Che poi una certa qual rivincita su millenni di repressione e contro una situazione che ancora non vuole abbandonare la vecchia logica repressiva e delegittimante porti anche all'orgoglio omosessuale, è una conseguenza ampiamente comprensibile quantomeno fintanto che le discriminazioni sessuali tenderanno a persistere come purtroppo quotidianamente siamo costretti a constatare.

È pensabile di trovarsi anche qui in una di quelle zone grigie dell'etica dove è sempre più difficile accettare le pretese monopolistiche sull'elaborazione delle leggi morali con riferimento alla natura, in base alle quali si legittimano o si delegittimano i comportamenti umani da parte di qualcuno che si ritiene in possesso di una speciale delega divina (delega monopolistica che non tutti, tra gli stessi credenti, sono disposti ancora a concedere senza qualche riserva o distinzione).

Zone grigie che invece sarebbe assai meglio affrontare insieme a tutti gli uomini e le donne di buona volontà che si pongono responsabilmente e pensosamente questi problemi.

Quando poi queste pretese monopolistiche arrivano fino a voler imporre a tutti, credenti e non credenti, la propria visione delle cose attraverso le leggi dello stato, esse portano solo a una politicizzazione dell'etica il cui risultato è solo la contrapposizione frontale e il conflitto - come se la storia dolorosa di siffatti conflitti non offrisse abbondanti dosi di contraddizioni sul piano della credibilità e dell'autorevolezza e di esiti infausti sul piano dell'etica e delle politica.

I pericoli per la sopravvivenza della specie umana derivanti - come abbiamo visto - prima dal difetto e poi dall'eccesso demografico, non possono prescindere comunque dalla disponibilità delle risorse che il pianeta offre.

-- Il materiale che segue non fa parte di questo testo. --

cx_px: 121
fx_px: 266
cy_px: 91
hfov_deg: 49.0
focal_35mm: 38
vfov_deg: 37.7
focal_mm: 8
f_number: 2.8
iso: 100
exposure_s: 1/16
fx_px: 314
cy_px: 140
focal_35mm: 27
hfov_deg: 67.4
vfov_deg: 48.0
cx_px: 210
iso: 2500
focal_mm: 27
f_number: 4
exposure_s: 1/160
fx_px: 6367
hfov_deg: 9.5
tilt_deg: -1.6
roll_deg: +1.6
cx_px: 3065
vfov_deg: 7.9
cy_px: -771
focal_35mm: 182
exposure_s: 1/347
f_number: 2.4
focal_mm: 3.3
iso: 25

È pertanto inevitabile che gli standard di vita della porzione di umanità che occupa il cosiddetto mondo occidentale moderno e industrializzato non possano essere estesi a tutti i 6 miliardi e mezzo della popolazione mondiale, pena il rapido esaurimento delle risorse disponibili.

E siccome sembra che nessuno, senza esservi costretto da eventi catastrofici, sia disposto a rinunciare agli standard conseguiti, logica vuole che sia inevitabile andare verso una progressiva diminuzione della popolazione stessa.

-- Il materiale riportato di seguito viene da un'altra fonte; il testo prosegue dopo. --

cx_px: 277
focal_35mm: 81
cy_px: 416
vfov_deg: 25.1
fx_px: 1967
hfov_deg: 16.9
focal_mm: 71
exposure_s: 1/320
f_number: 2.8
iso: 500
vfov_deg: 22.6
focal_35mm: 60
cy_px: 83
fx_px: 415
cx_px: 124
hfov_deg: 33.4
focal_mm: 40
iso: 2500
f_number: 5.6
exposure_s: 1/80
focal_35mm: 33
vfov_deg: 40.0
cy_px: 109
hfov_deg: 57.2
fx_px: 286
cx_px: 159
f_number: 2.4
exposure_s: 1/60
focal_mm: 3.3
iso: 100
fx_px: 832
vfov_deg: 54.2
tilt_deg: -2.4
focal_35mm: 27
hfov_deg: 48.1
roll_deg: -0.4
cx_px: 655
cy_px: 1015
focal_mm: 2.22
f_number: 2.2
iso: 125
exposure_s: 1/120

A questo scopo una legittimazione sociale di amori non procreativi potrebbe essere, anche moralmente, assai più accettabile degli interventi bellici o repressivi e autoritari quali quelli presi dalle economie emergenti di molti stati asiatici, ma anche della logica inesorabile delle cosiddette leggi del mercato.

Ma la saggezza impone di chiedersi: - sarà possibile mantenere gli stessi standard di vita a cui siamo abituati con un calo demografico come quello che registriamo nelle nostre società e senza il contributo di quelle aree di umanità a cui abbiamo delegato, accanto a tanti lavori usuranti e inaccettabili per noi cittadini dell'occidente, anche il lavoro procreativo?

Lavoro e compito quello procreativo che è diventato ormai incompatibile con troppe nostre situazioni di vita, di lavoro, di carriera, di genere, di tempo libero, di compatibilità all'interno di un rapporto di coppia sempre più problematico e provvisorio o che tutt'al più proprio per queste incompatibilità non riesce ad andare oltre le esigenze di un'esperienza di realizzazione genitoriale per la quale basta un unico prototipo che ovviamente deve corrispondere ai requisiti del desiderio?

Una delega il cui diffondersi è ormai sotto gli occhi di chiunque la voglia vedere. Difficile separare o tener distinti ambiti che vanno necessariamente collegati e affrontati insieme nelle loro connessioni materiali ed etiche non districabili.

A questo siamo chiamati dalle responsabilità che le generazioni future e la sopravvivenza della specie sul pianeta ci affidano.